I completely agree with everything balyons said, except that no mutation can be beneficial. Mutations can be beneficial - depending on what criteria you're using - but they can't add information.
Explain how a new open reading frame whose product digests material only around since the early part of this century is not new information.
Although that may have looked like new genetic information, or macroevolution, at first, it's more likely to have been a loss of information in that the enzyme catalysis processes became less specific. By a loss of information, the enzymes would be less effective but more general in what they digested, allowing the enzymes to remove any inbuilt inhibition they may have had against chewing up nylon.
You are switching from one gene product to a "catalysis process". The old catalysis process, a complete glycolysis pathway, has been turned off due to lack of carbohydrates. The genes for the glycolytic pathway are still there. What has been produced, by a single mutation, is a novel pathway that supplies energy to the cell from a substrate that was up until this time unused.
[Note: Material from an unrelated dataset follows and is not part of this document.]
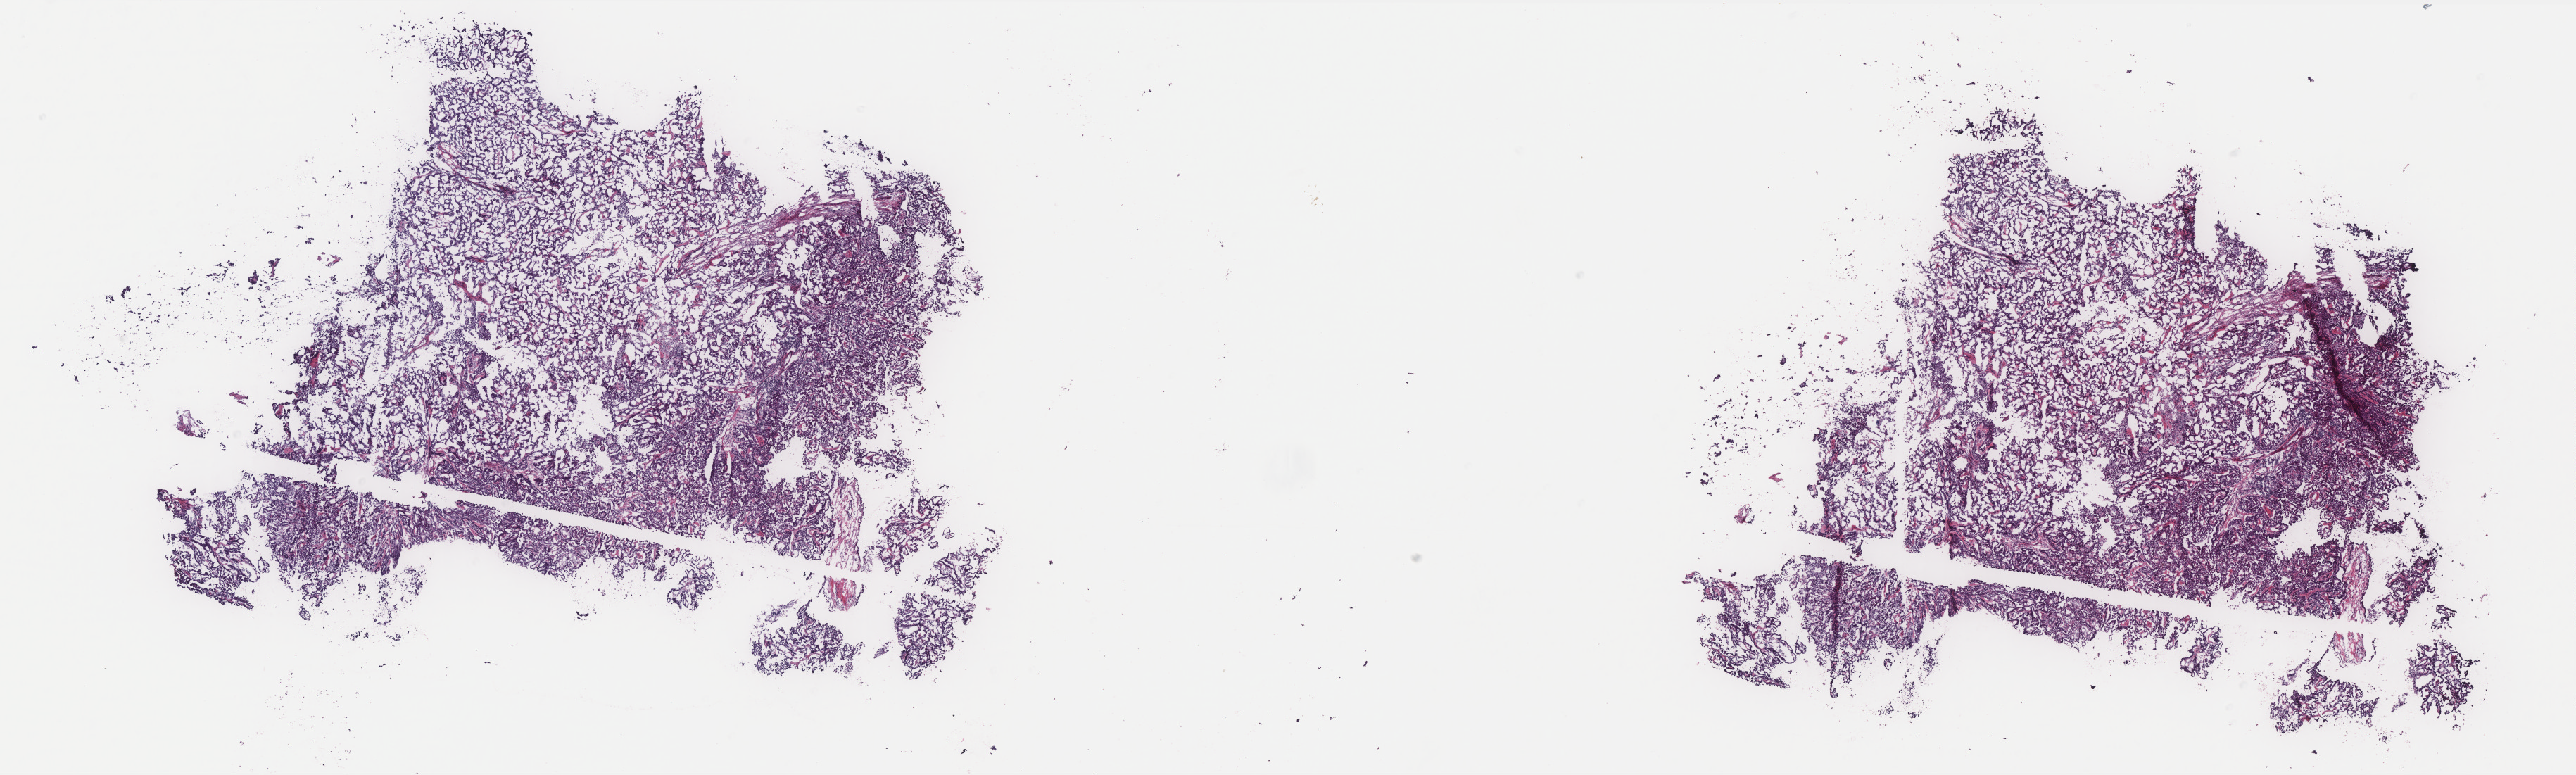
Digitized H&E-stained tissue section (whole slide) — a low-resolution overview of the entire scanned area, about 29.3 x 8.8 mm (from a 40x scan); frozen section from the bottom of the tissue portion; sample: primary tumour, thyroid. Patient: female, age at initial diagnosis 57 years. Composition of this section per pathologist review: tumour cells 80%, tumour nuclei 80%, normal cells 0%, stromal cells 20%, necrosis 0%. Inflammatory infiltration, as recorded: lymphocyte infiltration 2%, monocyte infiltration 1%, neutrophil infiltration 0%.
AJCC pathologic stage: III (7th edition). Lymph nodes positive (case pathology): 0 of 6 examined. Histologic diagnosis: Papillary carcinoma, columnar cell (thyroid gland). TNM: T3 N0 MX.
Also, explain how the flavobacterium was inhibited in its ability to digest nylon. You seem to be suggesting that the bacteria had the ability to digest nylon before but another protein/chemical was preventing this.
Proteins and nylon are digested in a very similar manner (which is why nylon is the first substance you'd notice being catalysed if these mutations began).
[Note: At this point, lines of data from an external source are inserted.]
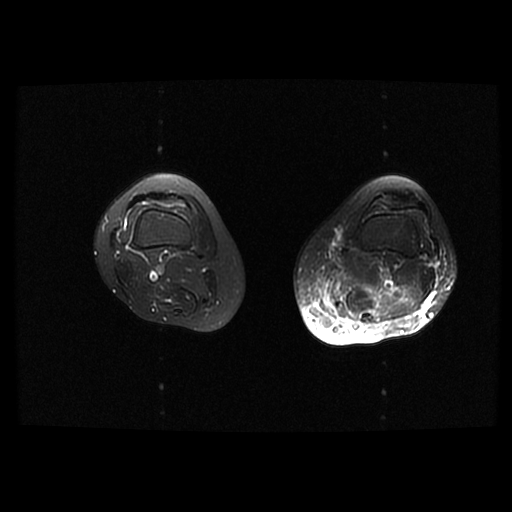
MRI of an extremity soft-tissue mass, one axial slice. Position 13 of 42 along the scan axis. T2-weighted fat-saturated. 512 × 512 image matrix, field of view 420 × 420 mm. Female patient. From the clinical record (not read from this slice): histological type: pleomorphic leiomyosarcoma; grade: high; site of the primary tumour: left thigh.
Outlined on this slice (outlined manually by an expert reader):
- gross tumour volume including surrounding oedema: bounding box (x1, y1, x2, y2) in pixels: (317, 267, 344, 317)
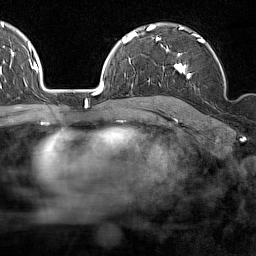
Breast MRI (dynamic contrast-enhanced), one axial slice; slice 105 of 160 in the series (ordered by position); cropped to one breast; dynamic contrast-enhanced series, time point 2 of 7 at this slice position (early post-contrast); 1.5 T; TE 1.8 ms, TR 5 ms; 256 × 256 image matrix, field of view 187 × 187 mm. Female patient.
Outlined on this slice (semi-automatic segmentation, software-assisted and operator-edited):
- enhancing-tissue mask used for the functional tumour volume (all voxels passing the contrast-enhancement thresholds inside the analysis volume; usually the tumour): bounding box <159,28,226,92> (left, top, right, bottom; pixels)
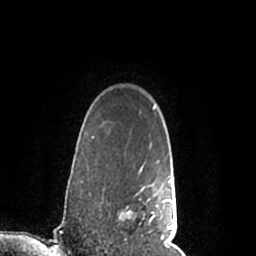
Breast MRI (dynamic contrast-enhanced), one axial slice; position 171 of 200 along the scan axis; cropped to one breast; dynamic contrast-enhanced series, time point 2 of 7 at this slice position (early post-contrast); 1.5 T; TE 2.2 ms, TR 4.6 ms; 0.8 mm slice thickness; 256 × 256 image matrix, field of view 160 × 160 mm. Female patient.
Annotated regions visible in this slice (semi-automatically segmented with operator editing):
- enhancing-tissue mask used for the functional tumour volume (all voxels passing the contrast-enhancement thresholds inside the analysis volume; usually the tumour): bounding box <127,168,177,245> (left, top, right, bottom; pixels)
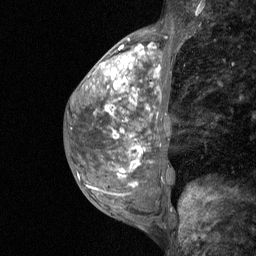
Breast MRI (dynamic contrast-enhanced), one sagittal slice. Slice 25 of 64 in the series (ordered by position). Dynamic contrast-enhanced study with each time point stored as its own series, time point 2 of 3 at this slice position (early post-contrast, ordered by acquisition time). 1.5 T. TE 4.8 ms, TR 27 ms. 2 mm slice thickness. 256 × 256 image matrix, field of view 200 × 200 mm. Patient: female, 36 years. From the clinical record (not read from this slice): setting: breast cancer imaged before/during neoadjuvant chemotherapy; receptor status: HR-positive, HER2-negative.
Structures marked on this image (semi-automatically segmented with operator editing):
- analysis volume of interest (the breast-tissue region the enhancement analysis was run in; not a lesion): bounding box (x1, y1, x2, y2) in pixels: (73, 56, 174, 210)
- tumour enhancement mask (voxels above the 90 % enhancement threshold inside the analysis volume of interest): (110, 57, 131, 87)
Is there another example of a protein digesting enzyme that also digests nylon? I haven't heard of any, but I could be wrong. Could you please cite any examples.
Degeneration again - beneficial for the moment, mind you, depending on whether nylon is good for bacteria, but such losses of information would eventually create an enzyme that is permitted to digest a wide range of substances but is not good at it.
Explain how taking advantage of an unused niche is bad for a bacterium. Also explain how further mutation will cause the enzyme to be less specific, citing examples of other mutations to nylonase genes. Explain how digesting nylon is bad on principle alone.
Such bacteria would not survive when pitted against bacteria with substrate-specific very efficient enzymes.
In a solution of nylon, the new flavobacterium will kick the butt of any other bacteria out there. If you don't think so, cite another bacterium that can survive on nylon alone. Also, cite any other nylonase genes that are more nylon specific than that found in the flavobacterium.
But new evidence actually suggests plasmids may be responsible for the nylon digestion. Other bacteria have the same property and could have passed this information to the flavobacteria. See e.g. K. Kato, et al., ‘A plasmid encoding enzymes for nylon oligomer degradation: Nucleotide sequence analysis of pOAD2’, Microbiology (Reading) 141(10):2585—2590, 1995.
The nylC gene on the plasmid has been known from the start. What you are missing is that the identical plasmid, minus the frameshift mutation, is present in the wild-type carbohydrate only flavobacterium. Horizontal gene transfer may have contributed the plasmid in the past, but gene mutation that occurred could have been in the chromosomal genome as easily as in the plasmid. Frameshift mutations can occur in the chromosome as easily as in the plasmids.
If you think there is a disctinction, please explain how mutation to extrachromosomal DNA does not count as being beneficial or an increase in information.
In general, could you also explain what new information, in a genetic sense, would look like? Before you can explain away a negative, I think it would only be fair to define a positive as well. To simply say new information can not arise through mutation is a priori dismissing it without first defining what new information would look like.